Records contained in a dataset
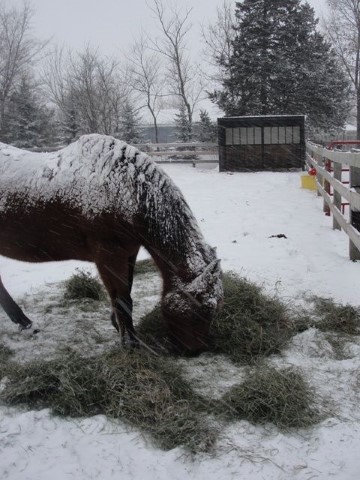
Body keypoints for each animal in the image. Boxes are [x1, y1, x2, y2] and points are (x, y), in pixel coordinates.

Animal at [0, 135, 222, 352]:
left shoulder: (129, 251)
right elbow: (122, 299)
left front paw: (118, 325)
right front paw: (130, 344)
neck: (124, 189)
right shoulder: (108, 254)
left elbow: (125, 294)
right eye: (202, 310)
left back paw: (24, 323)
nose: (194, 351)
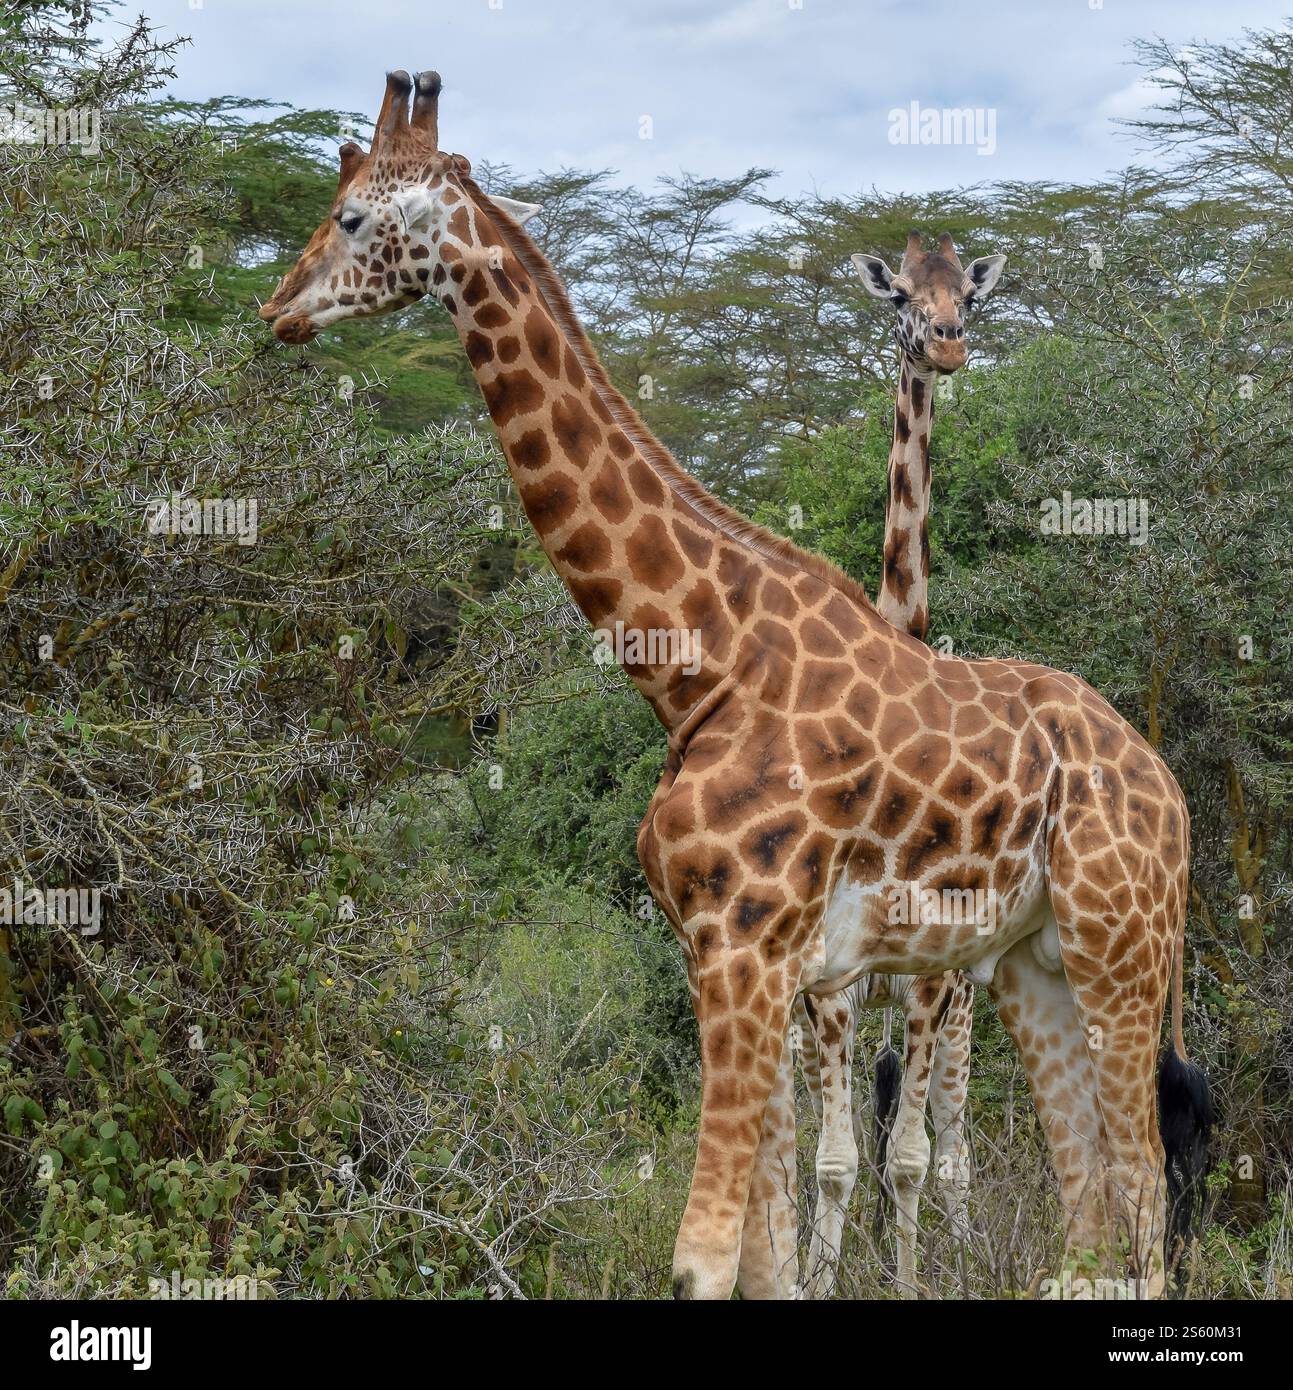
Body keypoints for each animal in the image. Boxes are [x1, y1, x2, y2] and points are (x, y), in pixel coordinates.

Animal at [260, 70, 1213, 1301]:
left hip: (1118, 950)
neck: (695, 665)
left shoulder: (751, 945)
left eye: (352, 218)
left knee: (1139, 1199)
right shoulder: (732, 958)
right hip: (1029, 965)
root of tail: (1169, 786)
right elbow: (772, 1245)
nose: (276, 309)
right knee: (1092, 1216)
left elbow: (709, 1257)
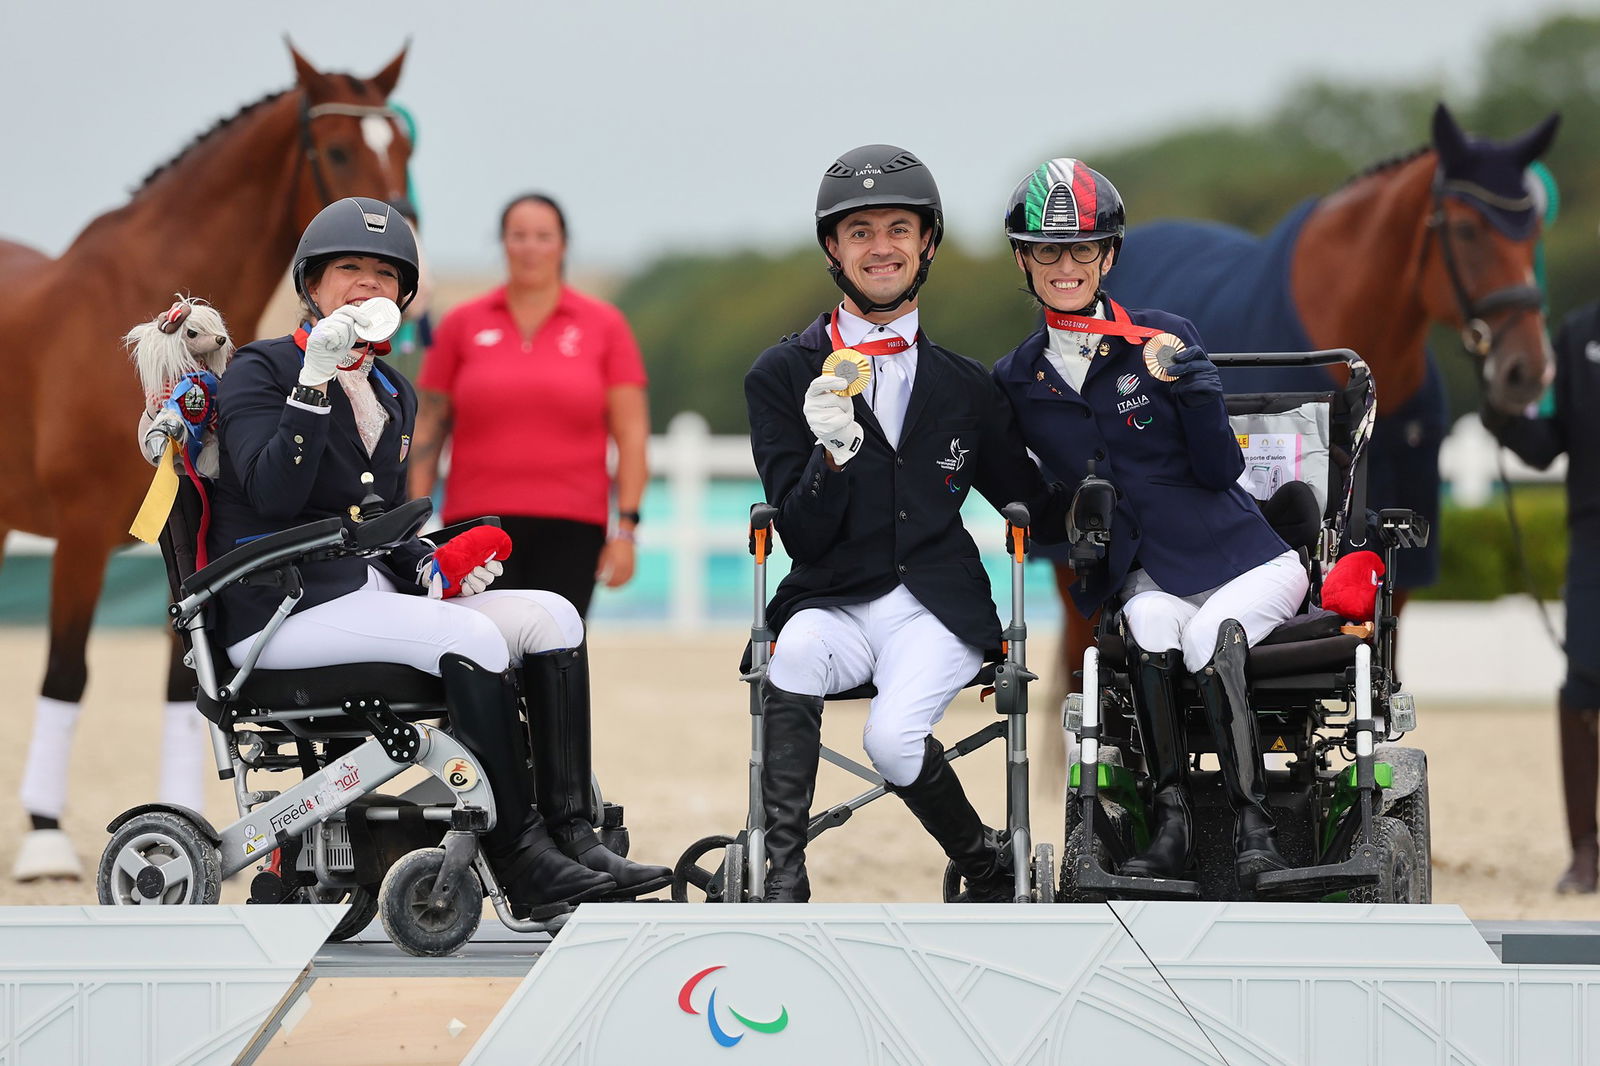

§ Task statement: All the lines above need to be repeated exactly, with no pictures carried over.

§ Finished exercise:
Body keypoints for each animal in the image. Boxes are [x1, y1, x2, y2] and points are (x, y), in pixel coordinates.

Animal at [0, 135, 222, 352]:
left shoulder: (129, 251)
right elbow: (122, 299)
left front paw: (118, 325)
right front paw: (130, 344)
neck: (124, 189)
right shoulder: (108, 254)
left elbow: (125, 294)
right eye: (202, 310)
left back paw: (24, 323)
nose: (194, 351)
Body keypoints for each animal in the image. Boxes are [x1, y1, x2, y2] and points are (x, y), in pixel coordinates.

Animal at [260, 70, 1213, 1301]:
left hip: (1118, 950)
neck: (695, 665)
left shoulder: (751, 945)
left eye: (352, 218)
left knee: (1139, 1199)
right shoulder: (732, 958)
right hip: (1029, 965)
root of tail: (1169, 786)
right elbow: (772, 1245)
nose: (276, 309)
right knee: (1092, 1216)
left elbow: (709, 1257)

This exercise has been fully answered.